*WHAT TO WORK ON*.
Transcribe the lines in the records below, starting with the line that contains "Outputs: Data Table" and ending with the line that contains "30, ‘\dir\data\brain_dat’, ‘ECXXX’, ‘both’);". Include both of those lines, and reproduce every character unchanged.

DATA FOR ANALYSIS Start Marker

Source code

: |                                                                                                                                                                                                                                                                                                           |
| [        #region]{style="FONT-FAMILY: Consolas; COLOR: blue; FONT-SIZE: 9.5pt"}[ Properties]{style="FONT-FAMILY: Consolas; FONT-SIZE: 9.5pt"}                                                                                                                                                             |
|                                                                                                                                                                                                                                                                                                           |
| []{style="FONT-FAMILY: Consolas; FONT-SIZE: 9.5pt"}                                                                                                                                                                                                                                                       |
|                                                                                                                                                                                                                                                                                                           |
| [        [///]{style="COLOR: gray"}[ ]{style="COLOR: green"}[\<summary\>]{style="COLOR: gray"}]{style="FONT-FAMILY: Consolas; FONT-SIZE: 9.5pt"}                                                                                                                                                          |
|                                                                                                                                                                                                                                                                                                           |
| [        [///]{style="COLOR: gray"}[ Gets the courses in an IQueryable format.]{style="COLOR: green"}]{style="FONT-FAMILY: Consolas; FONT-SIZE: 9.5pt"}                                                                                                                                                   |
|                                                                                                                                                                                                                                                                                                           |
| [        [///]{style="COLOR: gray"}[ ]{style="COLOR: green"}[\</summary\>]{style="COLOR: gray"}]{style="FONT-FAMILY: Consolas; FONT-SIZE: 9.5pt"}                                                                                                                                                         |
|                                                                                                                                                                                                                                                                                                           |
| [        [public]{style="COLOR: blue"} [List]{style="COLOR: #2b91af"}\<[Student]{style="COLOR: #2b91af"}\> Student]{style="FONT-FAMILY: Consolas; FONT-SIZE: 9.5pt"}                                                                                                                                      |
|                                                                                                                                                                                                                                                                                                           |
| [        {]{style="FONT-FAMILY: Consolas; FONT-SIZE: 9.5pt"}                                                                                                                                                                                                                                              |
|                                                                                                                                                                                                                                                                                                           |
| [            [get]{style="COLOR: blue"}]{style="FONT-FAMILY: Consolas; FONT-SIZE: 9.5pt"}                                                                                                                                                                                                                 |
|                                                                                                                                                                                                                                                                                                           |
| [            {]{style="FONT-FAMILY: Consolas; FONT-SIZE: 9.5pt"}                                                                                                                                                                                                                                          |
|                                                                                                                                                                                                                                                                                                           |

DATA FOR ANALYSIS End Marker
DATA FOR ANALYSIS Start Marker

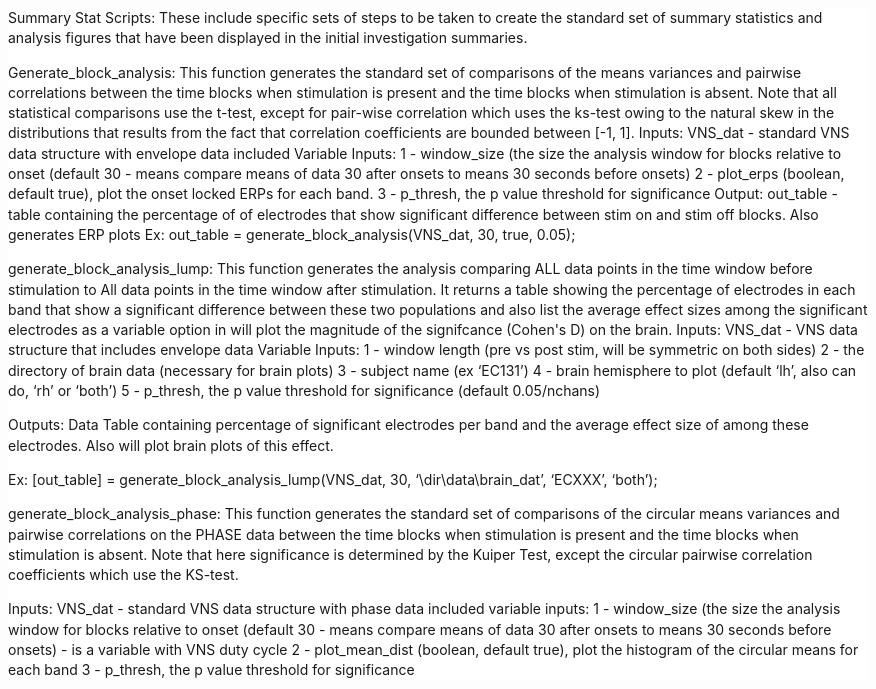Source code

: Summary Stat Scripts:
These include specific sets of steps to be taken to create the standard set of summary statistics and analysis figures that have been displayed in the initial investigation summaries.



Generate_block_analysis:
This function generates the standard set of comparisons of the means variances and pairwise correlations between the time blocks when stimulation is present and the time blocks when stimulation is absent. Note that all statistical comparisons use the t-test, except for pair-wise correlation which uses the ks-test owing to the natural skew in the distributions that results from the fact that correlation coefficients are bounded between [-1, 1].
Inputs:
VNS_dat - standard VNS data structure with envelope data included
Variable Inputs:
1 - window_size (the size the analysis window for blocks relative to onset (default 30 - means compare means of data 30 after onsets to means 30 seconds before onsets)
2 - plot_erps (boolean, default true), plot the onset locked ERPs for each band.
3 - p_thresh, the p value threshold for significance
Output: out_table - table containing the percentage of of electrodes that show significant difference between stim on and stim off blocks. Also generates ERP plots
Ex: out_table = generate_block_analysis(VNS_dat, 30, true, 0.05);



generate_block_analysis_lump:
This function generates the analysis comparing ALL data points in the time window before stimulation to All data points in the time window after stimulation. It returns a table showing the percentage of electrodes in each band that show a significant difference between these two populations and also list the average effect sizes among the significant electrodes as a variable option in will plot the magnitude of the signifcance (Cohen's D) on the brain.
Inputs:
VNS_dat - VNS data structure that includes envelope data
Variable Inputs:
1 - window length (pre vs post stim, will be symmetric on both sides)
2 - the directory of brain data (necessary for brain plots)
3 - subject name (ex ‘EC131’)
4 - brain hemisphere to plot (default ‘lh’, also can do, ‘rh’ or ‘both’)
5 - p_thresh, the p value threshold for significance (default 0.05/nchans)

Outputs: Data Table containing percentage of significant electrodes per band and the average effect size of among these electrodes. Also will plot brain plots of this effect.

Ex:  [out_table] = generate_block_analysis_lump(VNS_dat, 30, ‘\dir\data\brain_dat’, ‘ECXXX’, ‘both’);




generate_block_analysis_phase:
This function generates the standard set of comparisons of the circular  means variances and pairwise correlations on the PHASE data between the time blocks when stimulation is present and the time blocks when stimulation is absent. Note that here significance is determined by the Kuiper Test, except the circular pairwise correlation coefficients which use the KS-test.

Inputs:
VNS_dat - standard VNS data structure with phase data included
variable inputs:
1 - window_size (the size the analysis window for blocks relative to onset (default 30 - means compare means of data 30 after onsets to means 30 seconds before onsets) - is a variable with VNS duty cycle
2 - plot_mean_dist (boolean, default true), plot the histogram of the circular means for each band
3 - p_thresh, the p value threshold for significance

DATA FOR ANALYSIS End Marker

*RESPONSE AREA*.
Outputs: Data Table containing percentage of significant electrodes per band and the average effect size of among these electrodes. Also will plot brain plots of this effect.

Ex:  [out_table] = generate_block_analysis_lump(VNS_dat, 30, ‘\dir\data\brain_dat’, ‘ECXXX’, ‘both’);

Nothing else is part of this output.